To do — Reproduce, without any alteration, the part of the records that opens with the line containing "text console.log(‘global scope’);" and closes with the line containing "167, 1122, 196]", including both of those lines.

Record excerpts —
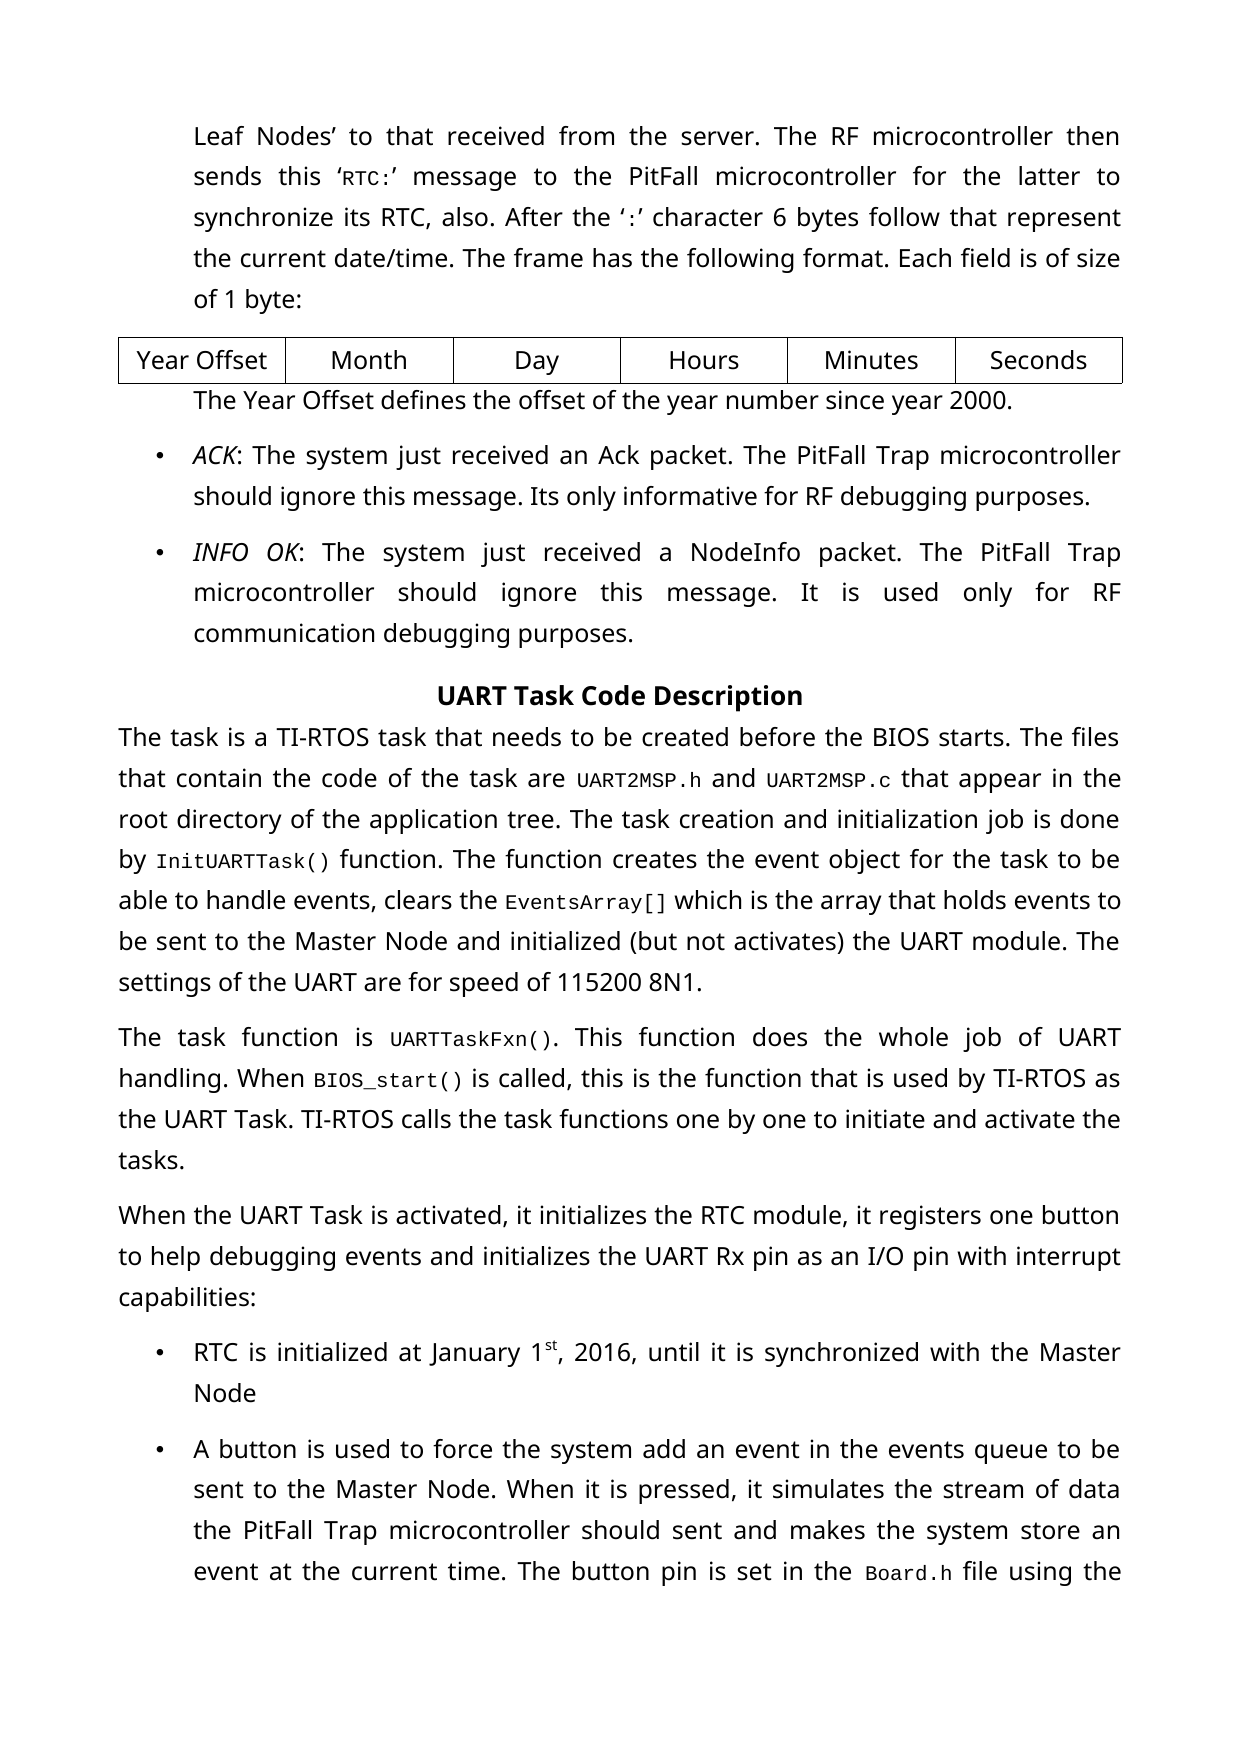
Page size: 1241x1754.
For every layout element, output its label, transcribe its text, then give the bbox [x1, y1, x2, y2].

text The task function is UARTTaskFxn(). This function does the whole job of UART handling. When BIOS_start() is called, this is the function that is used by TI-RTOS as the UART Task. TI-RTOS calls the task functions one by one to initiate and activate the tasks. [118, 1020, 1122, 1177]
text The task is a TI-RTOS task that needs to be created before the BIOS starts. The files that contain the code of the task are UART2MSP.h and UART2MSP.c that appear in the root directory of the application tree. The task creation and initialization job is done by InitUARTTask() function. The function creates the event object for the task to be able to handle events, clears the EventsArray[] which is the array that holds events to be sent to the Master Node and initialized (but not activates) the UART module. The settings of the UART are for speed of 115200 8N1. [118, 719, 1122, 999]
subtitle UART Task Code Description [118, 678, 1122, 713]
list A button is used to force the system add an event in the events queue to be sent to the Master Node. When it is pressed, it simulates the stream of data the PitFall Trap microcontroller should sent and makes the system store an event at the current time. The button pin is set in the Board.h file using the [156, 1431, 1122, 1588]
list ACK: The system just received an Ack packet. The PitFall Trap microcontroller should ignore this message. Its only informative for RF debugging purposes. [156, 438, 1122, 513]
table_header Hours [621, 338, 787, 382]
table_header Month [286, 338, 453, 382]
table_header Minutes [788, 338, 955, 382]
table_header Year Offset [119, 338, 285, 382]
table_header Seconds [956, 338, 1122, 382]
list INFO OK: The system just received a NodeInfo packet. The PitFall Trap microcontroller should ignore this message. It is used only for RF communication debugging purposes. [156, 534, 1122, 650]
list RTC is initialized at January 1st, 2016, until it is synchronized with the Master Node [156, 1335, 1122, 1410]
table_header Day [454, 338, 620, 382]
text When the UART Task is activated, it initializes the RTC module, it registers one button to help debugging events and initializes the UART Rx pin as an I/O pin with interrupt capabilities: [118, 1198, 1122, 1314]
list The Year Offset defines the offset of the year number since year 2000. [156, 384, 1122, 417]
list Leaf Nodes’ to that received from the server. The RF microcontroller then sends this ‘RTC:’ message to the PitFall microcontroller for the latter to synchronize its RTC, also. After the ‘:’ character 6 bytes follow that represent the current date/time. The frame has the following format. Each field is of size of 1 byte: [156, 118, 1122, 316]
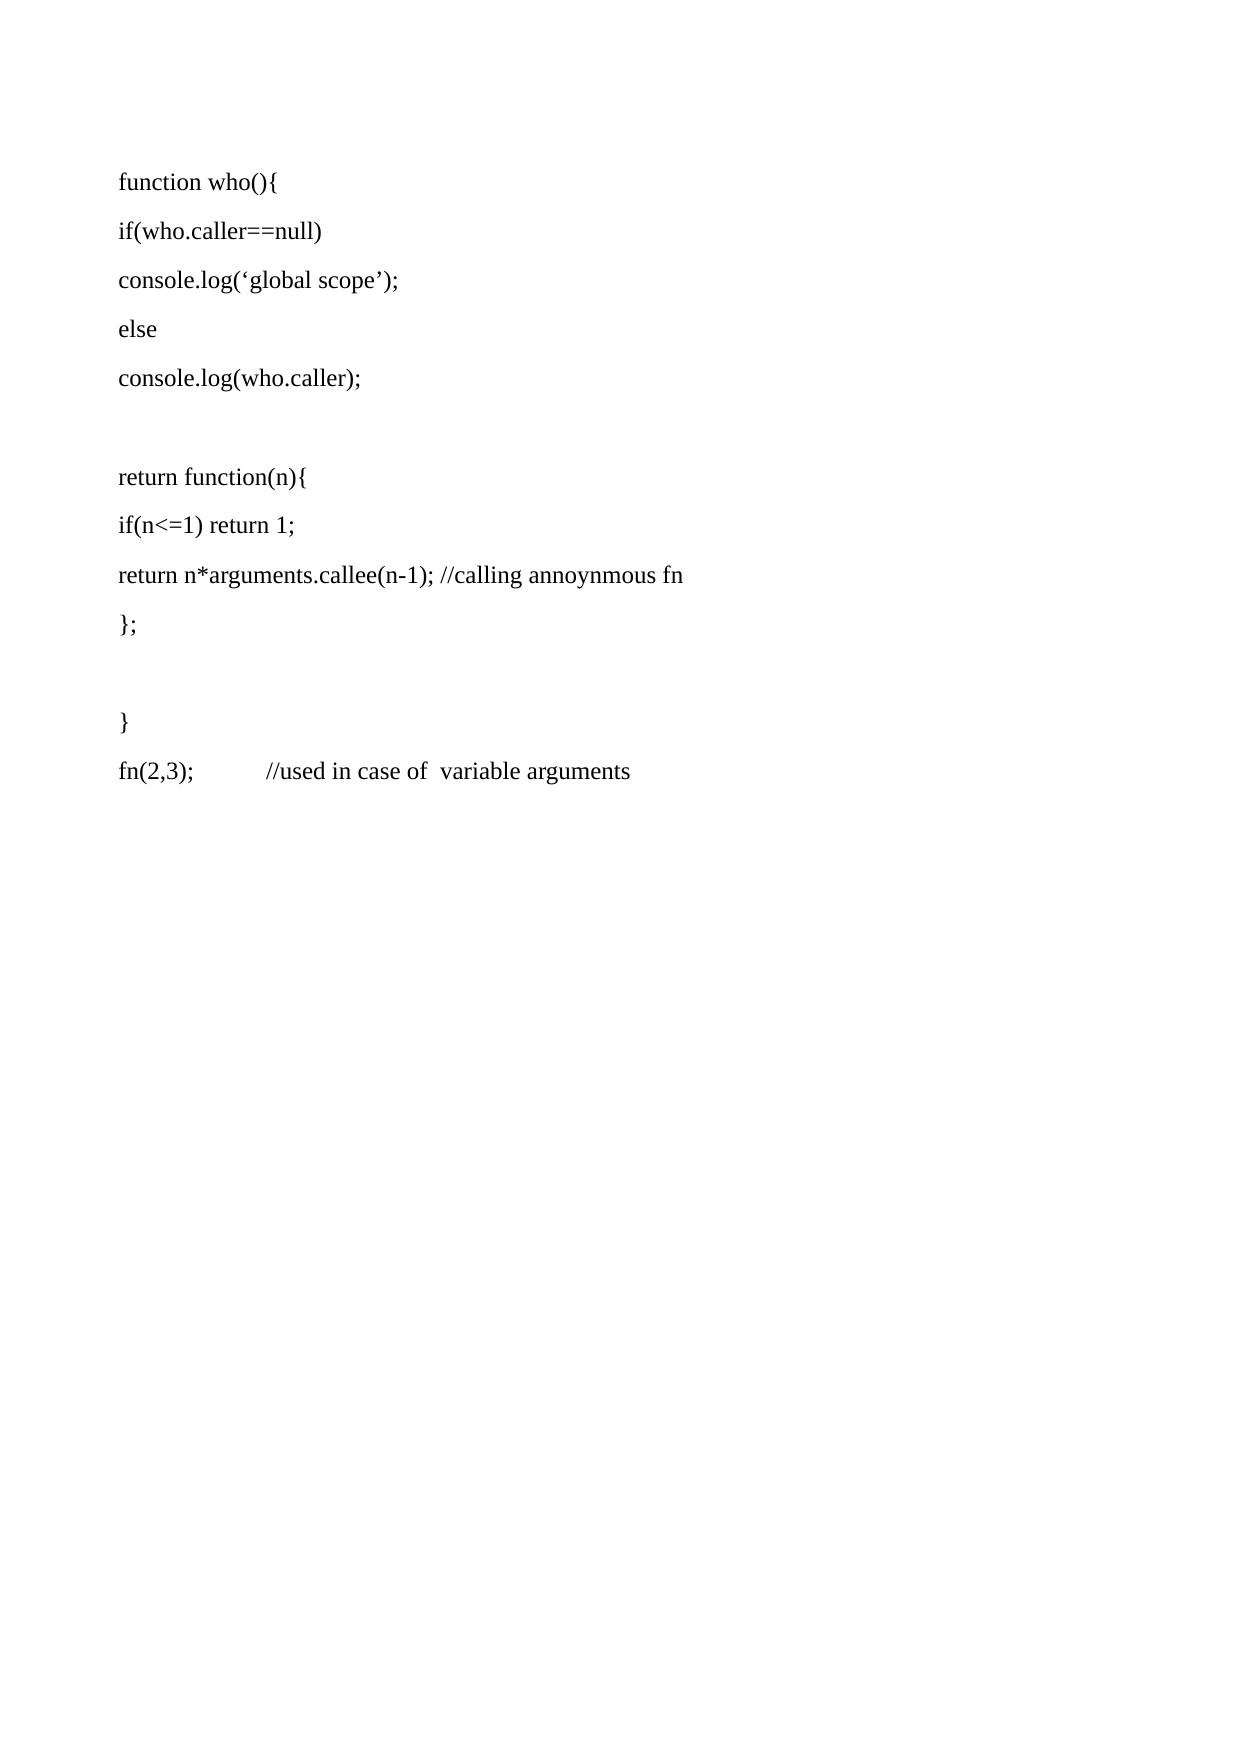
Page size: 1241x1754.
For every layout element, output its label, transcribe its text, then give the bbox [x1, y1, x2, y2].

text console.log(‘global scope’); [118, 265, 1122, 294]
text }; [118, 609, 1122, 637]
text console.log(who.caller); [118, 363, 1122, 392]
text fn(2,3); //used in case of variable arguments [118, 756, 1122, 785]
text return function(n){ [118, 462, 1122, 490]
text return n*arguments.callee(n-1); //calling annoynmous fn [118, 560, 1122, 588]
text function who(){ [118, 167, 1122, 196]
text if(n<=1) return 1; [118, 511, 1122, 539]
text if(who.caller==null) [118, 216, 1122, 245]
text } [118, 707, 1122, 736]
text else [118, 314, 1122, 343]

Response to the task —
text console.log(‘global scope’); [118, 265, 1122, 294]
text }; [118, 609, 1122, 637]
text console.log(who.caller); [118, 363, 1122, 392]
text fn(2,3); //used in case of variable arguments [118, 756, 1122, 785]
text return function(n){ [118, 462, 1122, 490]
text return n*arguments.callee(n-1); //calling annoynmous fn [118, 560, 1122, 588]
text function who(){ [118, 167, 1122, 196]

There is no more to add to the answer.